In the last several years, we’ve had the remakes of Halloween (and Halloween II), The Hills Have Eyes (and Part II), The Texas Chainsaw Massacre (more than one), Friday the 13th , A Nightmare on Elm Street, The Crazies, Black Christmas, The Fog and any number of classic horror films from the ’70s and ’80s — Carrie is due in October — yet few have come remotely close to equaling the impact of the originals, never mind surpassing it. (The 2009 version of My Bloody Valentine may be the only exception.)

If nothing else, however, these remakes and spin-offs have added additional luster to their predecessors. Suddenly, the bad movies of yesteryear don’t seem so bad when compared to the bad movies of today.

The latest remake of a horror classic is the inevitable updating of Evil Dead (**), directed by first-timer Fede Alvarez, who also co-wrote the screenplay.

The original film, released 30 years ago, marked the cinematic bows of director Sam Raimi (lately making big-budget blockbusters such as Oz: The Great and Powerful), producer Robert Tapert and producer/star/cult icon Bruce Campbell.

The original film also helped put New Line Cinema on the map and proved the marketing pull of a Stephen King endorsement.

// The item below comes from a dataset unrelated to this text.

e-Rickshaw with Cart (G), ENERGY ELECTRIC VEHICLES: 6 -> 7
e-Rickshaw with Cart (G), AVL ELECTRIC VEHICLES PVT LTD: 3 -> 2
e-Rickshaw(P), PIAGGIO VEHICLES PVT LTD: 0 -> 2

In the new film, Jane Levy plays Mia (a nod to Farrow, star of Rosemary’s Baby?), who traipses up to an accursed cabin with (expendable) friends in a last-ditch effort to kick her drug addiction. Fear not, because it’s not long before the trapdoor to the (reeking) basement is opened and someone unwisely thumbs through the Book of the Dead. (Particularly unwise, it should be noted, is the notion of reading it aloud.)

It’s not long before the hellraising and bloodletting commence in earnest, as well as those inevitable gems of dialogue including “This is crazy.” “This is insane.” “This can’t be happening.”

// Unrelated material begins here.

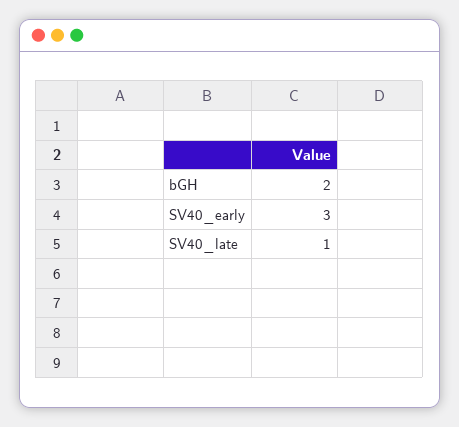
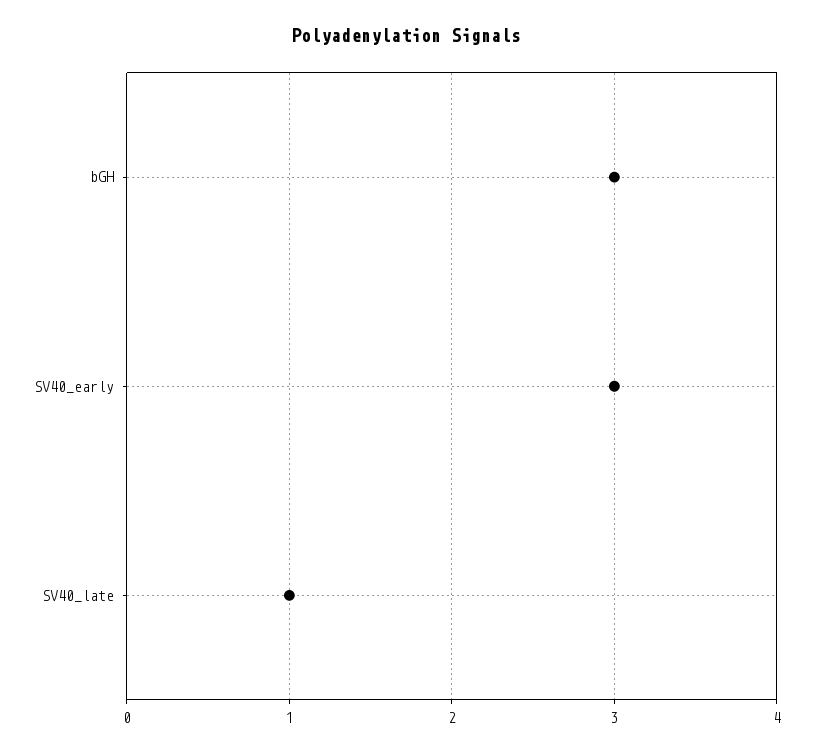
bGH: 2 -> 3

Sure it can’t. Sure it will. At least it happens in rapid fashion.

Evil Dead isn’t a particularly good remake or good movie, but it’s not lazy, and the special effects are impressive — and undoubtedly more expensive than the entire original film cost to make. The acting, by and large, may be terrible, but things progress so quickly that the intended audience probably won’t mind.

Will there be blood? Oh, indeed… indeed. Just take a gander at the box-office.